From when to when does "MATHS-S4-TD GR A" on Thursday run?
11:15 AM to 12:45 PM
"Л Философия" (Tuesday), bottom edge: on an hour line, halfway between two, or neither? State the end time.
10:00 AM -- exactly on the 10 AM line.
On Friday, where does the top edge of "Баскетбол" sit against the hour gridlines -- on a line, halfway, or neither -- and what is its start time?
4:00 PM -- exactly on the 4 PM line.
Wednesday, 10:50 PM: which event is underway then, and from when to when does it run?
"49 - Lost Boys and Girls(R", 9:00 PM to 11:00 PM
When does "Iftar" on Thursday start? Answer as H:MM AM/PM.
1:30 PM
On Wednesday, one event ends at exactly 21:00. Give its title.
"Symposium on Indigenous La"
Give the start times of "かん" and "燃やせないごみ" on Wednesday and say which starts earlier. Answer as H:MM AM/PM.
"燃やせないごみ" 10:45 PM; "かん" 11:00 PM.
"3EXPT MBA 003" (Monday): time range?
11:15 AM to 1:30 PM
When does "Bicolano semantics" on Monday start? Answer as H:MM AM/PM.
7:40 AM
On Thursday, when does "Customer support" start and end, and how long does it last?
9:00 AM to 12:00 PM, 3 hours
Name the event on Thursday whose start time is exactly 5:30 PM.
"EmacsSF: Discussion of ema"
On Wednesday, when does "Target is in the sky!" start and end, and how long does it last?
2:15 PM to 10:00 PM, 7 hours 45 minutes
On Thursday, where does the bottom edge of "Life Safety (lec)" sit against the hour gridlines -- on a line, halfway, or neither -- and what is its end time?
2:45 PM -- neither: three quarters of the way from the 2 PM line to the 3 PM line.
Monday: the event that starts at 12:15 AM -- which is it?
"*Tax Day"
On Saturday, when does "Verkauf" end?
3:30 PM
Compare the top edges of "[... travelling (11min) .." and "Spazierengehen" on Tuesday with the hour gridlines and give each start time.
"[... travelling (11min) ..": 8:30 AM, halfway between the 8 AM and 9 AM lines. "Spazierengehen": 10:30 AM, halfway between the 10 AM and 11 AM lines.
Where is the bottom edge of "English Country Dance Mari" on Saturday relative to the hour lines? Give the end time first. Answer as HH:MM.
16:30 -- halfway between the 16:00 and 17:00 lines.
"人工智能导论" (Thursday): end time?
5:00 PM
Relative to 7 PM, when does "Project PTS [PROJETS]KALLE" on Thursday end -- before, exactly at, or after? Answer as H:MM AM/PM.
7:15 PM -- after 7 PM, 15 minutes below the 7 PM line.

- _Short task_
Copy all of the records above word for word, changing nothing.

- _Task result_
From when to when does "MATHS-S4-TD GR A" on Thursday run?
11:15 AM to 12:45 PM
"Л Философия" (Tuesday), bottom edge: on an hour line, halfway between two, or neither? State the end time.
10:00 AM -- exactly on the 10 AM line.
On Friday, where does the top edge of "Баскетбол" sit against the hour gridlines -- on a line, halfway, or neither -- and what is its start time?
4:00 PM -- exactly on the 4 PM line.
Wednesday, 10:50 PM: which event is underway then, and from when to when does it run?
"49 - Lost Boys and Girls(R", 9:00 PM to 11:00 PM
When does "Iftar" on Thursday start? Answer as H:MM AM/PM.
1:30 PM
On Wednesday, one event ends at exactly 21:00. Give its title.
"Symposium on Indigenous La"
Give the start times of "かん" and "燃やせないごみ" on Wednesday and say which starts earlier. Answer as H:MM AM/PM.
"燃やせないごみ" 10:45 PM; "かん" 11:00 PM.
"3EXPT MBA 003" (Monday): time range?
11:15 AM to 1:30 PM
When does "Bicolano semantics" on Monday start? Answer as H:MM AM/PM.
7:40 AM
On Thursday, when does "Customer support" start and end, and how long does it last?
9:00 AM to 12:00 PM, 3 hours
Name the event on Thursday whose start time is exactly 5:30 PM.
"EmacsSF: Discussion of ema"
On Wednesday, when does "Target is in the sky!" start and end, and how long does it last?
2:15 PM to 10:00 PM, 7 hours 45 minutes
On Thursday, where does the bottom edge of "Life Safety (lec)" sit against the hour gridlines -- on a line, halfway, or neither -- and what is its end time?
2:45 PM -- neither: three quarters of the way from the 2 PM line to the 3 PM line.
Monday: the event that starts at 12:15 AM -- which is it?
"*Tax Day"
On Saturday, when does "Verkauf" end?
3:30 PM
Compare the top edges of "[... travelling (11min) .." and "Spazierengehen" on Tuesday with the hour gridlines and give each start time.
"[... travelling (11min) ..": 8:30 AM, halfway between the 8 AM and 9 AM lines. "Spazierengehen": 10:30 AM, halfway between the 10 AM and 11 AM lines.
Where is the bottom edge of "English Country Dance Mari" on Saturday relative to the hour lines? Give the end time first. Answer as HH:MM.
16:30 -- halfway between the 16:00 and 17:00 lines.
"人工智能导论" (Thursday): end time?
5:00 PM
Relative to 7 PM, when does "Project PTS [PROJETS]KALLE" on Thursday end -- before, exactly at, or after? Answer as H:MM AM/PM.
7:15 PM -- after 7 PM, 15 minutes below the 7 PM line.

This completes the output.